Alle kerkelijke bezittingen werden na afloop van de
Tachtigjarige oorlog door de overheid geconfisqueerd. De kapel
heeft geen archief nagelaten en over haar bezit is weinig bekend. Door een onderzoek in de rechterlijke
archieven zijn de inkomsten van de kapel nog wel te achterhalen,
omdat bij transporten van percelen de daaraan verbonden lasten
meestal vermeld zijn.
Zo werd bijvoorbeeld op 24 april 1532 (R23, fol. 95) door Gerit
en Dirck, zonen van wijlen Dirck van der Heijden een huis op het
Havelt opgedragen aan Heilwig, dochter van wijlen Aert Aertss
van der Heijden. Het huis was belast met onder andere een
jaarlijks te betalen erfcijns van 1 pond aan ‘Sente Anthonis
capelle’ aent Havelt. Verder lagen er op het Boekt twee percelen
met de naam St. Anthonis Acker (blauw op de kaart) die van de Haveltse kapel geweest
waren. Het Veghelse maatboek van 1624 vermeld op bladzijde 87:
St. Antonis eckercken, toecomende de rectoir van St. Antonis
capel gelegen opte Boct.
Het broederschap
In 1618 was er ruzie met de kapel op
het Dorshout over de vraag in welke kapel jaarlijks op
Sint-Anthoniusdag de H. Mis mocht worden gelezen. Volgens Drs.
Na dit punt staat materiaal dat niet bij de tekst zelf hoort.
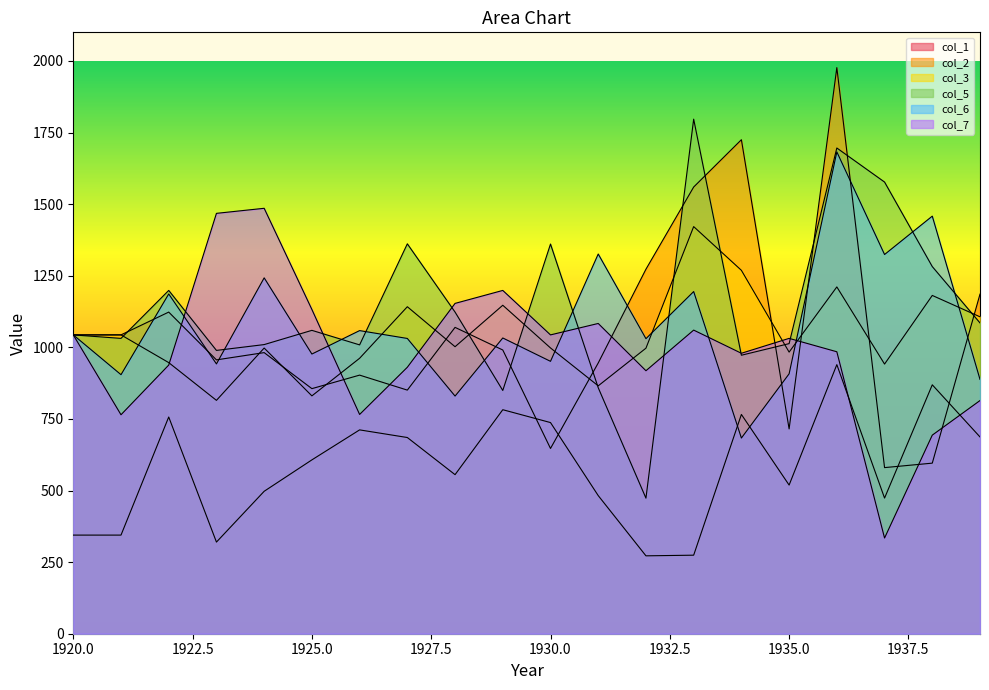

The col_7 series shows 477.5 at 1932. True or false?

False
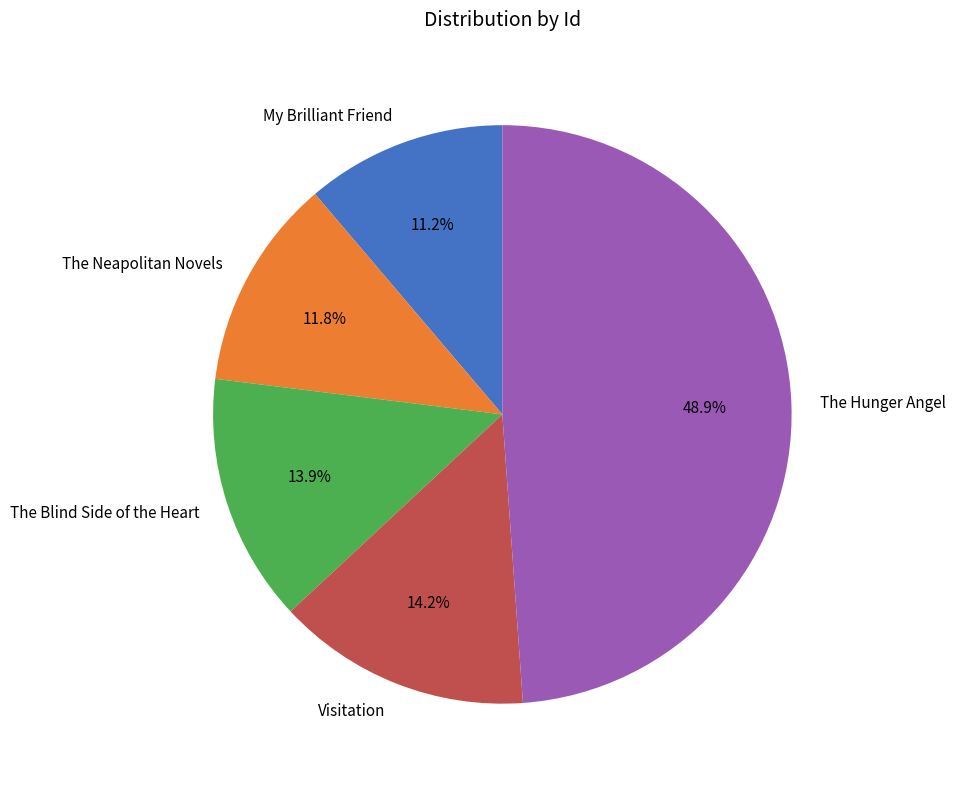

Which category has the biggest portion of the pie?

The Hunger Angel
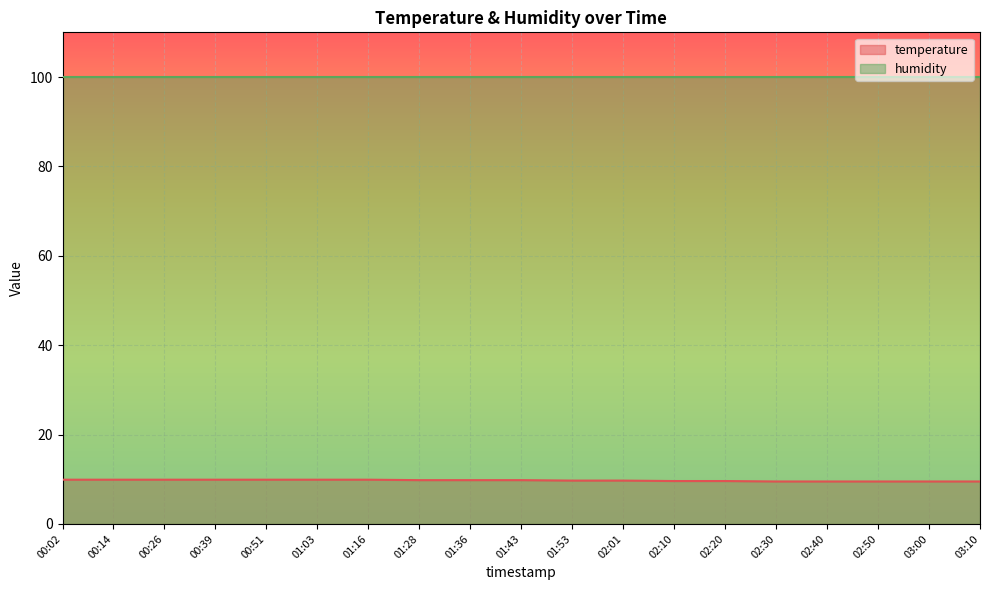

What is the greatest value displayed?

99.9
W. H. Th. Knippenberg wijst de beslissing van bisschop
Zoësius
dat op de betreffende dag alle jaren alleen in de Haveltse kapel
de H. Mis mocht worden gelezen op betrekkingen met bepaalde
gilden. De oudste vermelding van het broederschap
verbonden aan de Haveltse kapel dateert uit 1505. Aerdt Janssen
van de Rijt deed in dat jaar een aantal schenkingen waaronder
aan confratibus Sancti Antonii in Havelt.
Een van
de activiteiten van het schuttersgilde was het zogenoemde
koningschieten. De gildebroeder die de houten vogel of "papegaai"
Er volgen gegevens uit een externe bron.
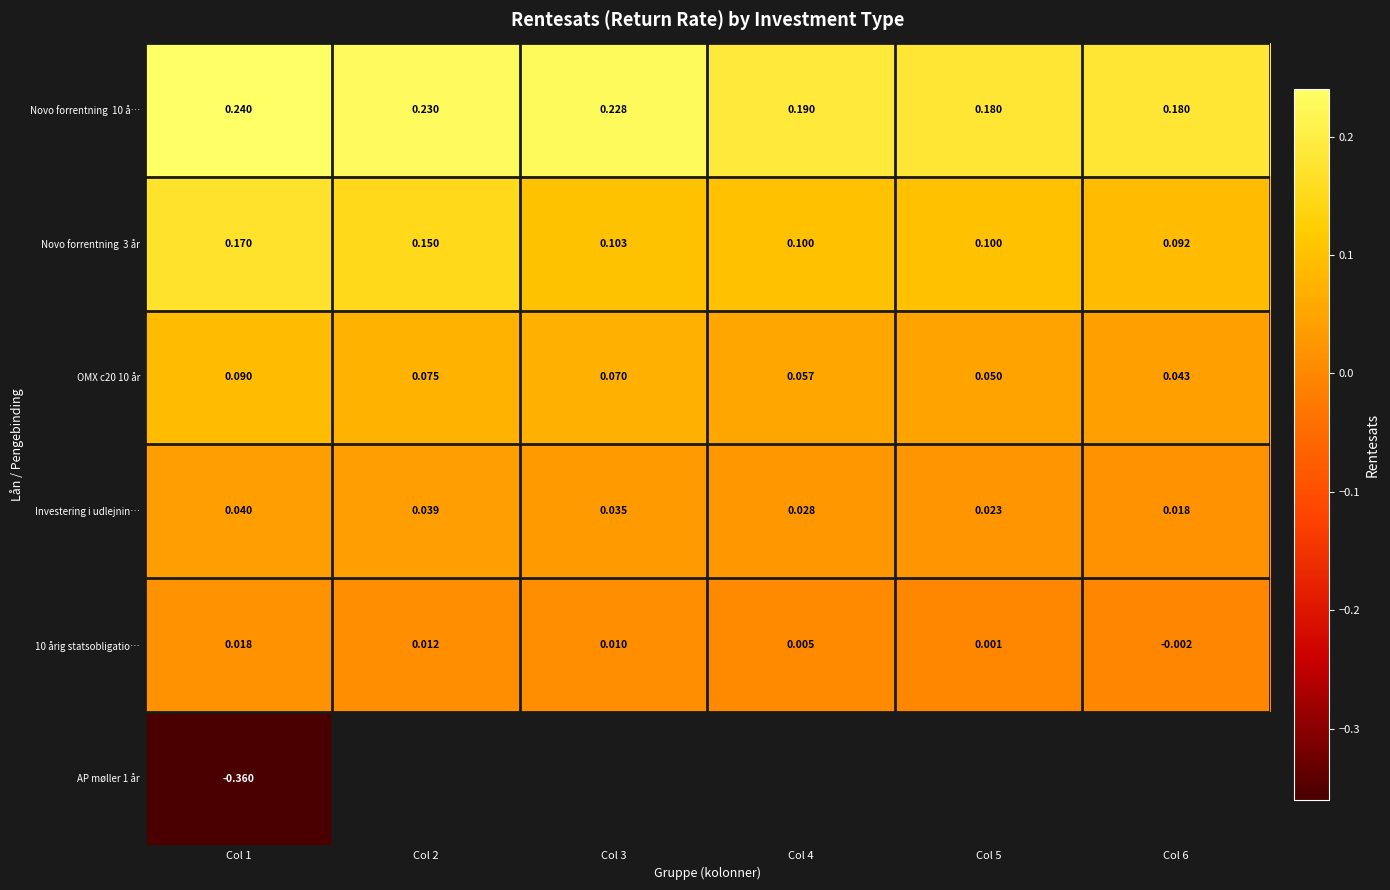

How many data points in 10 årig statsobligatio… are less than 0?

1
van de schutsboom schoot, mocht zich koning noemen. Het
Sint-Anthoniusgilde op het Havelt had een eigen schutsboom,
gezien de aanduiding van het Schutsbooms Broekje in 1787 en
1793, vlak bij de kapel gelegen (groen op de kaart).
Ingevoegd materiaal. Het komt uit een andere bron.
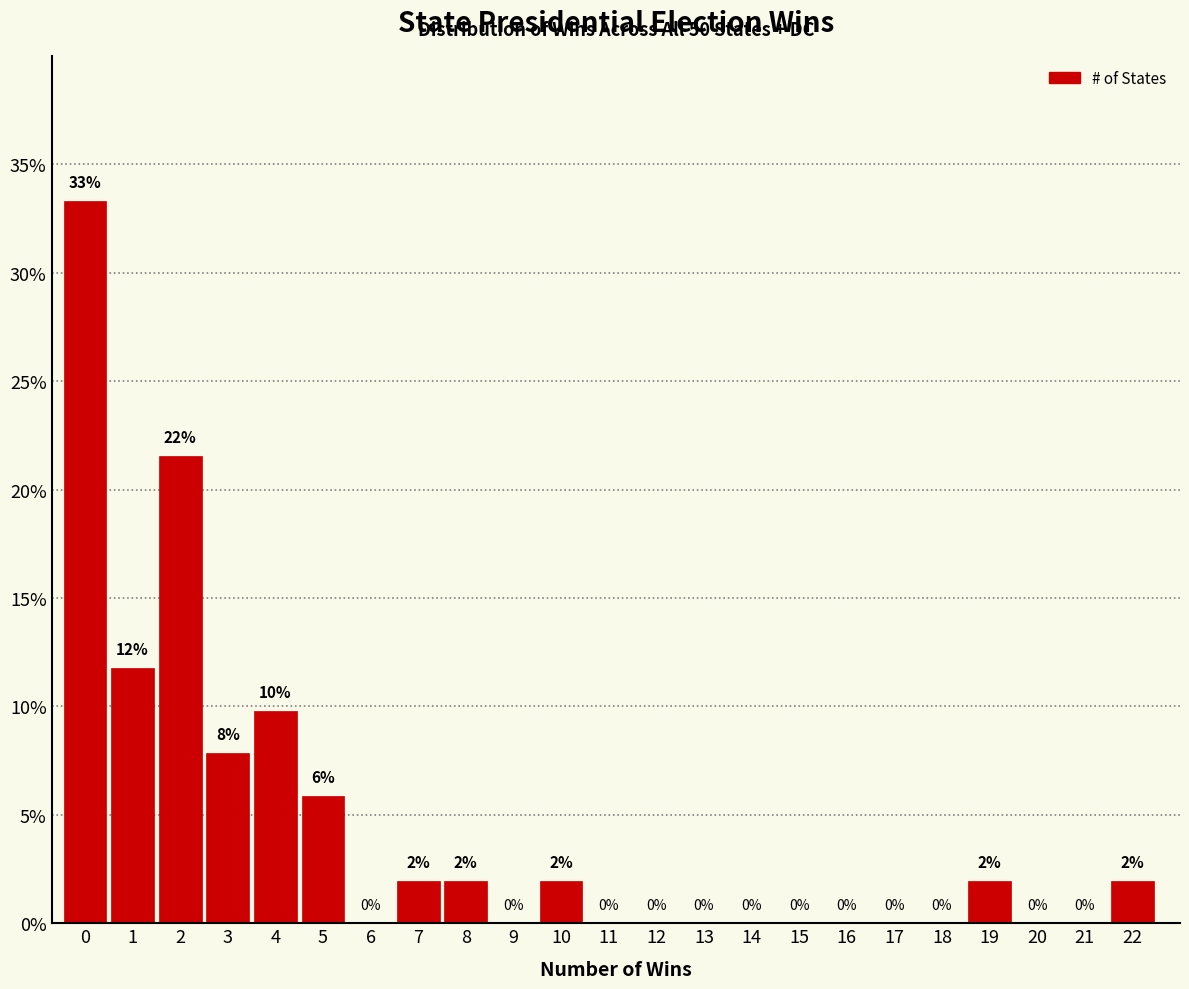

Which range on the x-axis has the tallest bar?

-0.5 to 0.5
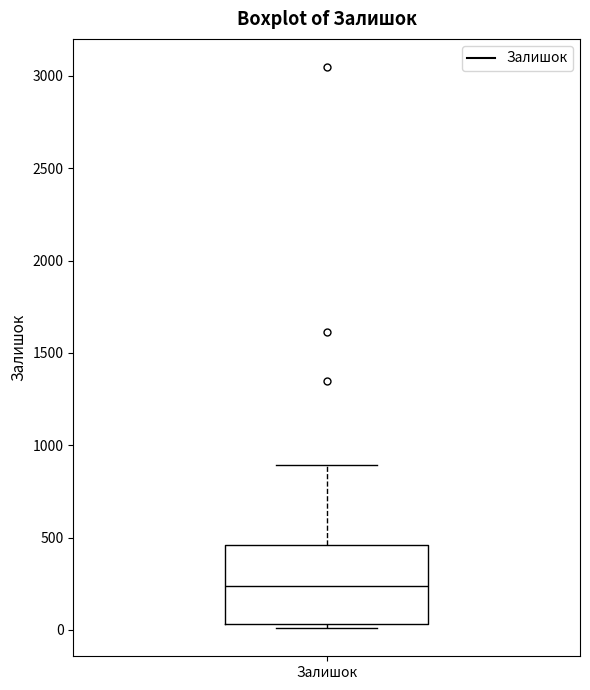

Transcribe this box plot: give where the median line is, the range the box spans, and where the two whiskers end, as read against the y-axis. The values are not printed on the chart, so give them approximately, as read against the axis.

median 250, box 50 to 450, whiskers 0 to 900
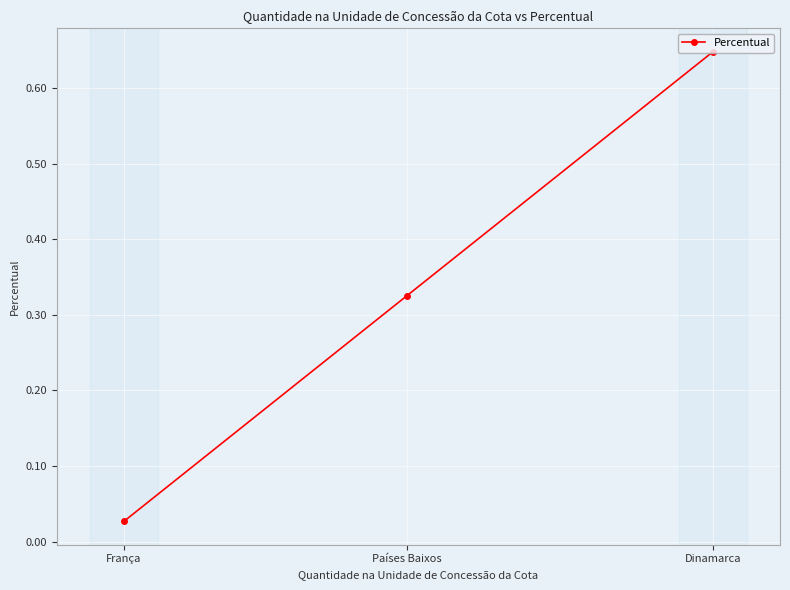

What is the change in value from Dinamarca to França?

-0.6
Dat is tevens tot dusver de eninge
aanwijzing dat het gilde in de achttiende eeuw actief was. In
1827 wordt het Sint-Anthoniusgilde als actief schuttersgilder
vermeld in de brief van de schout van Veghel aan de provinciale
gouverneur over het doen verplaatsen van de in zijn ogen
gevaarlijke schutsbomen naar de heidegebieden. In 1829 wordt het
gilde vermeld bij het verwachtte bezoek van koning Willem I die
via Veghel van Maastricht naar Den Bosch reisde.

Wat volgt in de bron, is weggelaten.